Michael Intrator, founder and CEO of CoreWeave Inc., Nvidia-backed cloud services provider, attends his company’s IPO at the Nasdaq Market in New York City on March 28, 2025.

Brendan McDermid | Reuters

Wall Street banks waited a long time for a billion dollar IPO from a U.S. tech company. They’re not making much money from the one they got.

The underwriting discount and commissions paid by artificial intelligence infrastructure provider CoreWeave, which hit the Nasdaq on Friday, amounted to just 2.8% of the total proceeds, according to a Monday filing with the Securities and Exchange Commission. That means that of the $1.5 billion raised in the offering, $42 million went to underwriters.

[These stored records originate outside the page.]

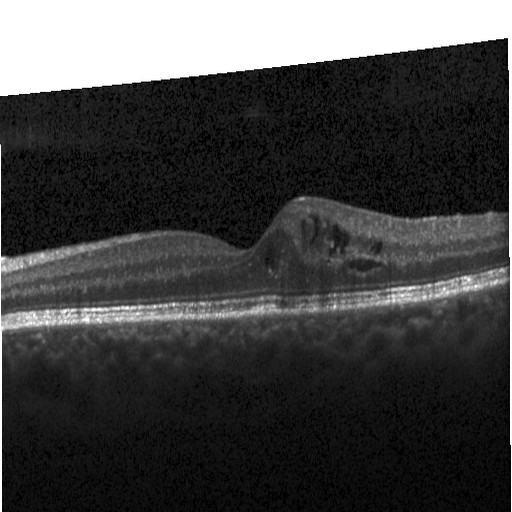 OCT B-scan, SD-OCT, Heidelberg Spectralis OCT system, horizontal scan through the fovea. Finding: diabetic macular edema.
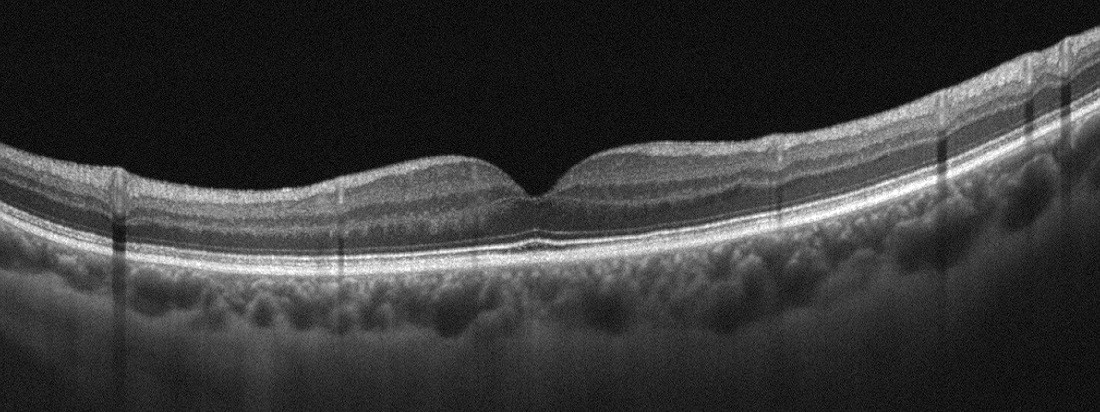 Macular OCT demonstrating absence of AMD, DME, ERM, RAO, RVO, and vitreomacular interface disease.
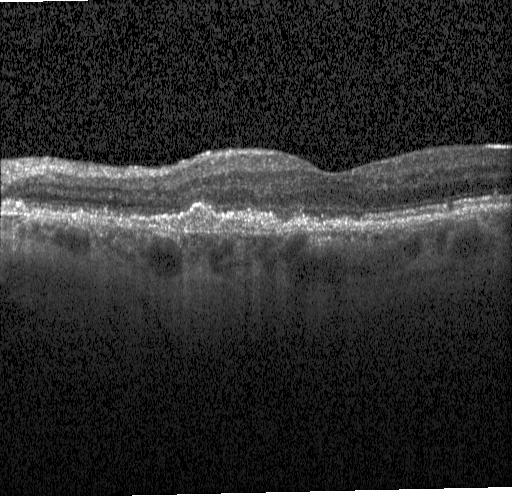 This B-scan demonstrates a choroidal neovascular membrane.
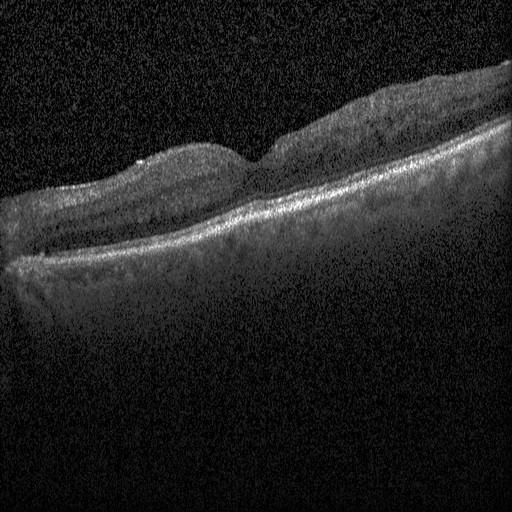
OCT line scan. Centered on the fovea — Dx: diabetic macular edema (DME).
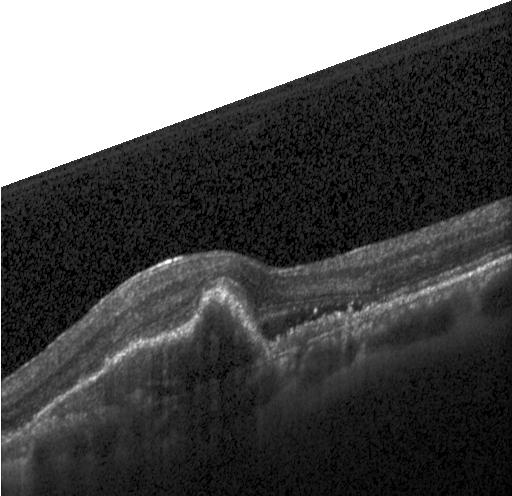
The scan shows a choroidal neovascular membrane.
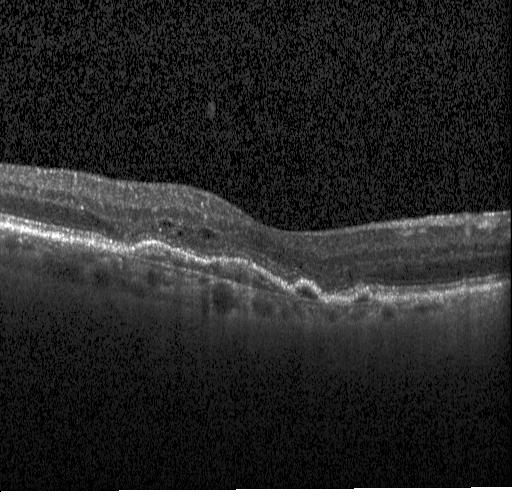 Retinal OCT cross-section. Macular scan. Instrument: Heidelberg Spectralis.
This B-scan demonstrates a choroidal neovascular membrane.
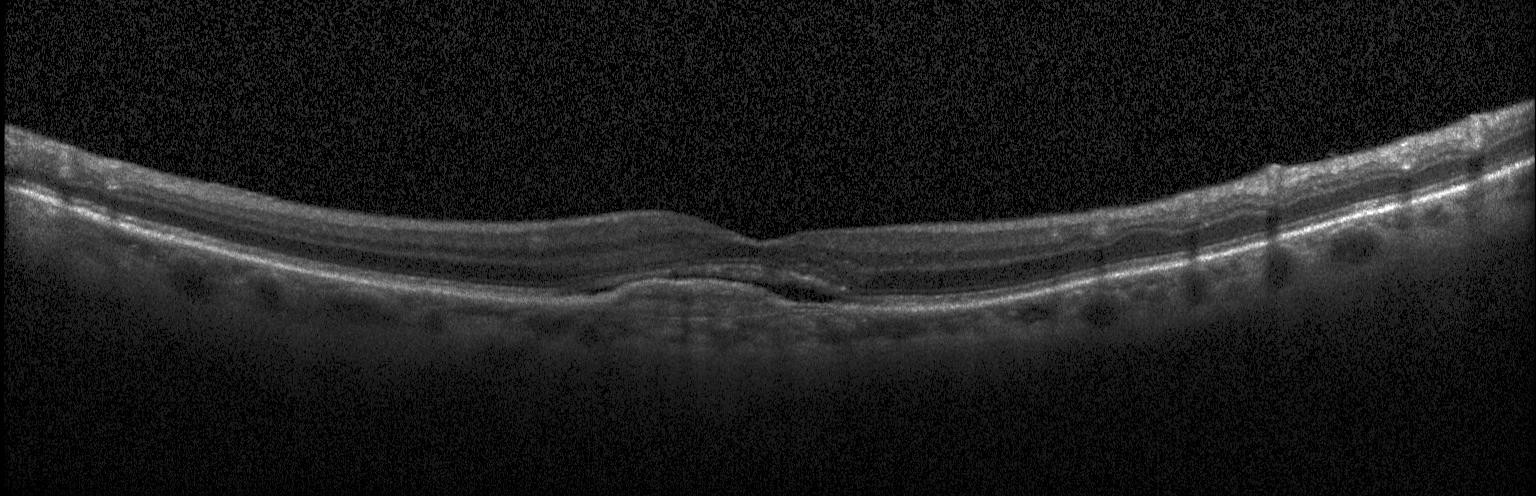

Macular OCT demonstrating a choroidal neovascular membrane.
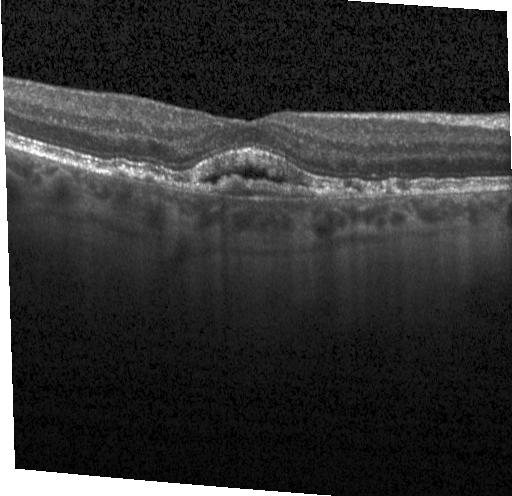
Macular scan · Heidelberg Spectralis · retinal OCT B-scan · spectral-domain optical coherence tomography
Finding: a choroidal neovascular membrane.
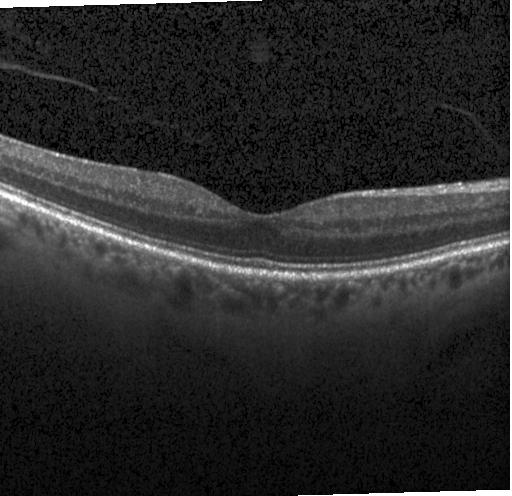 Finding: no choroidal neovascularization, diabetic macular edema, or drusen.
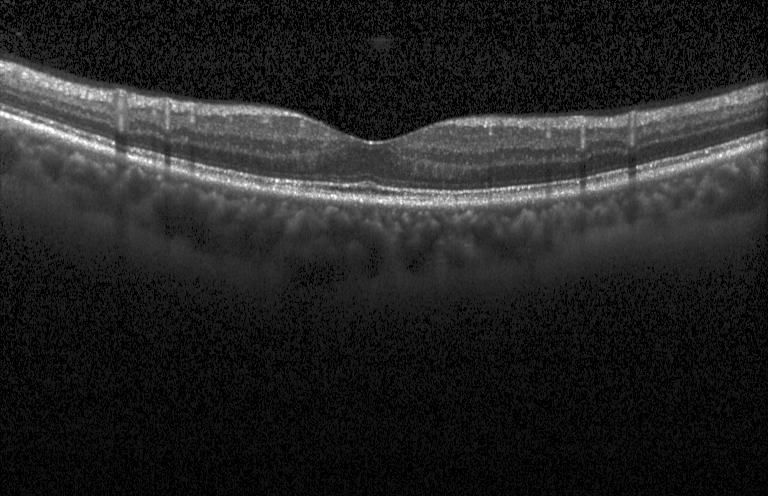

Optical coherence tomography B-scan; Heidelberg Spectralis.
Finding: neither choroidal neovascularization, diabetic macular edema, nor drusen.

That’s on the low side historically. Since Facebook’s record-setting IPO in 2012, there have been 25 venture-backed offerings for tech-related U.S. companies that have raised at least $1 billion, with an average underwriting fee of 4%, according to data from FactSet analyzed by CNBC. Facebook, in raising $16 billion, paid out the lowest percentage at 1.1%.

Morgan Stanley, which led the Facebook IPO, had the coveted lead left spot on CoreWeave, followed by JPMorgan Chase and Goldman Sachs. The three banks are typically the leaders when it comes to tech IPOs. They’ve been counting on a revival in the market under President Donald Trump after a lull dating back to the end of 2021, when soaring inflation and rising interest rates put a halt on new offerings.

But CoreWeave’s initial trading sessions aren’t providing much confidence in a rebound. After lowering its price to $40 from a range of $47 to $55, CoreWeave failed to notch any gains on Friday and fell 7% on Monday to $37.20.

Declines in the broader market have weighed on CoreWeave, but investors also have specific concerns about the company, including its reliance on Microsoft as a customer, its hefty level of debt and the sustainability of a business model built around reselling Nvidia’s technology.

CoreWeave is the first among venture-backed companies to raise $1 billion or more since Freshworks in September of 2021. Freshworks carried an underwriting fee of 5.3%, while UiPath, which hit the market a few months earlier, paid 5%. In April of that year, AppLovin carried a 2.6% fee, the last time a billion-dollar offering had a lower fee than CoreWeave’s.

Among the few more recent IPOs — which all raised less than $1 billion — the fees were much higher. For Instacart and Klaviyo in 2023 and Reddit, Astera Labs, Rubrik and ServiceTitan last year, payouts were all at least 5%.

As lead in the CoreWeave deal, Morgan Stanley was given the highest percentage allocation of shares for clients at 27%. JPMorgan received 25%, and Goldman Sachs got 15%.

Those percentage allocations typically correspond fairly closely to how much of the fees each bank receives, though with a slightly higher amount to the lead bank for the management fee piece.

David Golden, a partner at Revolution Ventures who previously led tech investment banking at JPMorgan, said “there’s a little ‘black box’ involved in the underwriting compensation” that’s not disclosed in the prospectus. Based on his experience with IPOs and the historical norm, Golden estimated that Morgan Stanley got at least $13 million for its work, amounting to just over 30% of the total payout, while the number for Goldman Sachs would be slightly above $6 million.

Representatives from Morgan Stanley and Goldman Sachs declined to comment. A spokesperson for JPMorgan didn’t immediately respond to a request for comment.